I’m not happy. But I’ll dance. That is my job. I’ll put on that stupid song and I will dance with a bunch of kids, and they are mostly white kids with some black kids and some hispanic kids and some Asian kids, and they will make friends with one another and they will share the same experiences and play the same games and dance to the same songs and the color of their skin will not matter — except, of course, that it already fucking does, and will matter more in a few years.

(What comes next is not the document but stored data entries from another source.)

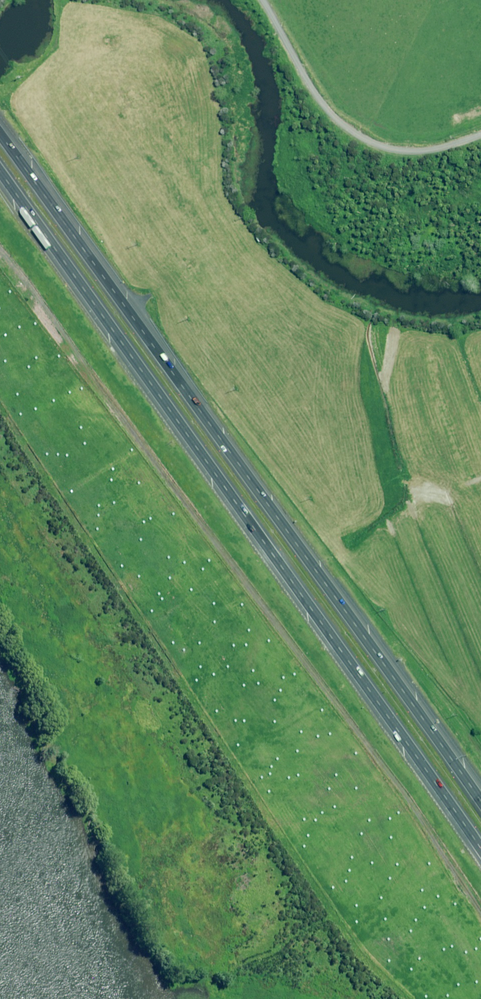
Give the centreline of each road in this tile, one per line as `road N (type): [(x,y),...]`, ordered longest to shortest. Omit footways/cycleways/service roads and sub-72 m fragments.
road 1 (motorway): [(480,853),(0,172)]
road 2 (motorway): [(0,136),(480,803)]
road 3 (unclassified): [(480,138),(411,153),(359,138),(310,87),(262,0)]

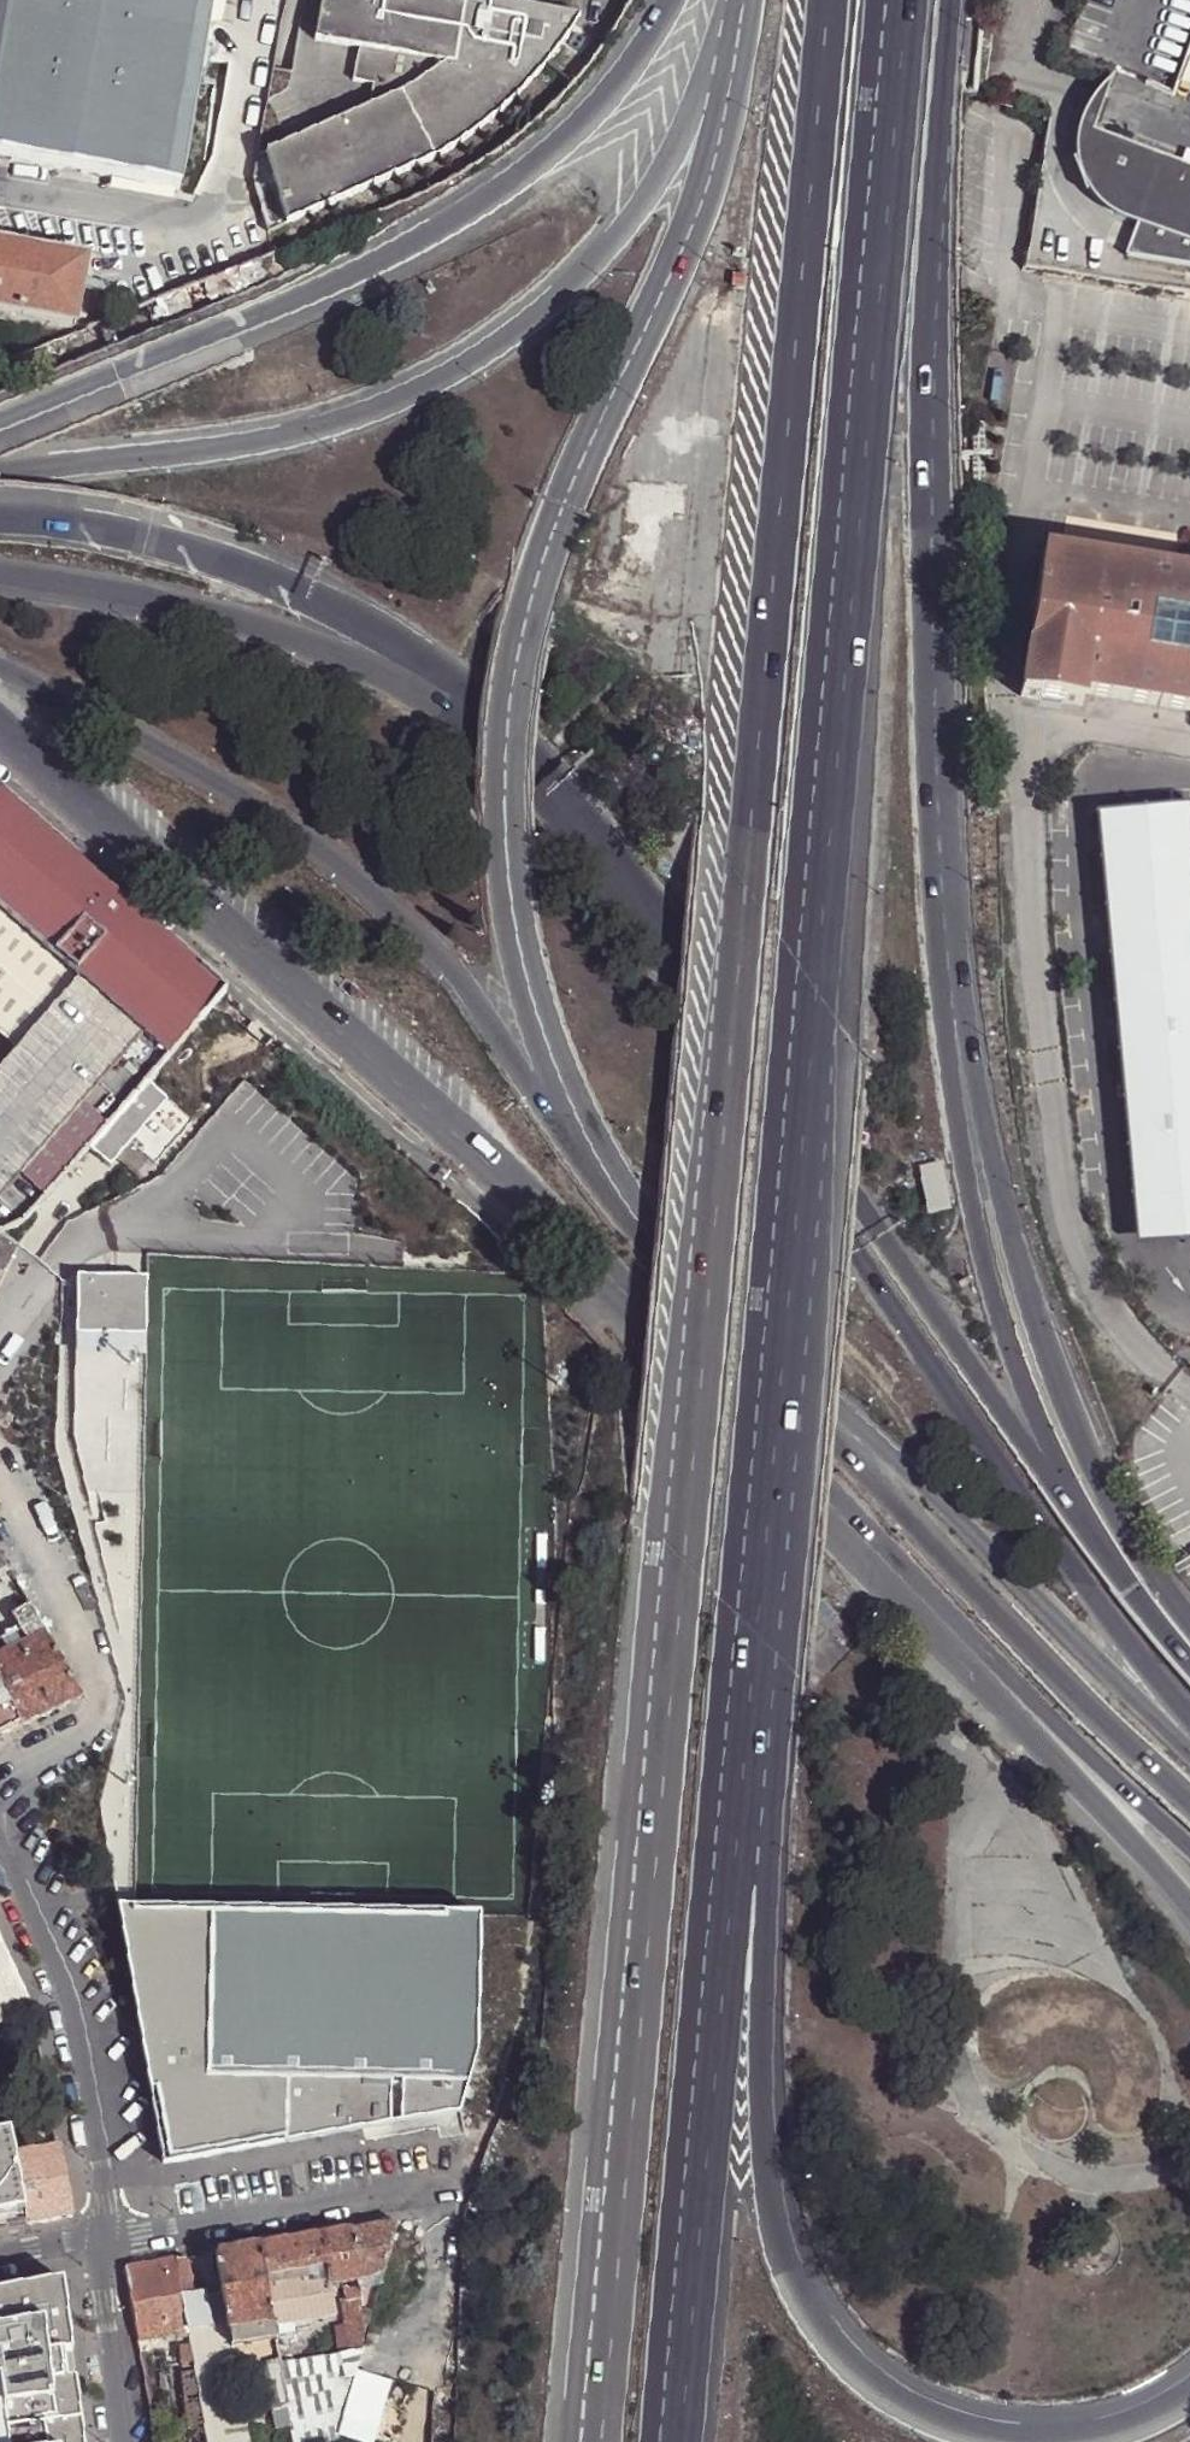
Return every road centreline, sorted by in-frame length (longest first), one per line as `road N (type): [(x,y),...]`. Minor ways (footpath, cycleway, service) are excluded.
road 1 (motorway): [(829,0),(589,2441)]
road 2 (motorway): [(1189,2395),(1143,2421),(1063,2437),(978,2433),(941,2419),(867,2371),(808,2296),(787,2247),(766,2118),(762,1903),(815,1074),(808,983)]
road 3 (motorway): [(659,2441),(789,1071),(808,983)]
road 4 (motorway): [(741,0),(699,203),(551,542),(509,721),(509,883),(531,1001),(568,1110),(649,1222)]
road 5 (tertiary): [(0,731),(599,1268),(898,1600)]
road 6 (motorway): [(947,997),(934,238),(944,0)]
road 7 (motorway): [(808,983),(897,0)]
road 8 (secondary): [(0,673),(252,801),(416,935),(467,990),(537,1107),(605,1196),(720,1315)]
road 9 (motorway): [(731,0),(703,86),(638,210),(555,299),(469,364),(385,407),(294,434),(0,474)]
road 10 (motorway): [(670,0),(590,113),(459,220),(253,319),(0,426)]
road 11 (motorway): [(649,1222),(1189,1756)]
road 12 (motorway): [(1189,1630),(1093,1484),(1068,1429),(994,1194),(947,997)]
road 13 (secondary): [(720,1315),(1067,1690),(1189,1804)]
road 14 (tertiary): [(1189,1715),(1106,1613),(861,1252),(842,1198)]
road 15 (secondary): [(842,1198),(602,862),(484,724)]
road 16 (motorway): [(484,724),(406,655),(304,597),(146,546),(0,530)]
road 17 (motorway): [(1068,1503),(987,1275),(947,997)]
road 18 (tertiary): [(484,724),(381,663),(327,645),(185,609),(0,576)]
road 19 (motorway): [(898,1600),(1189,1915)]
road 20 (residential): [(98,2242),(106,2214),(73,2024),(0,1845)]
road 21 (tertiary): [(898,1600),(1189,1855)]
road 22 (secondary): [(1068,1503),(883,1240),(842,1198)]
road 23 (residential): [(98,2242),(432,2187)]
road 24 (residential): [(120,2441),(98,2242)]
road 25 (secondary): [(1189,1661),(1130,1594),(1068,1503)]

I will dance to that stupid song because I have to hope that somehow it will help make things better in my tiny corner of the planet. I will dance even though I do feel like a “room without a roof” — a room that is cold, empty, and missing something important. I will clap along because I know that happiness — or joy, or love, or something equally as clichéd — is the truth, even if it also feels beyond any of us at this moment in time. Since I can’t give anyone justice, I guess all I can give is love.

I don’t feel like dancing this week. Not even a little bit. Too much too big too dark too heavy too many dead too many guns too many wounds too many bullets too much too much too much too much too much to process too much to hold too much to carry.

But I’ll do it. I’ll dance with those kids.

I just wish that I knew how to fix it so that everybody could dance, too.

Clap along if you feel like a room without a roof
Clap along if you feel like happiness is the truth
Clap along if you know what happiness means to you, yeah, yeah
Clap along if you feel like that’s what you wanna do.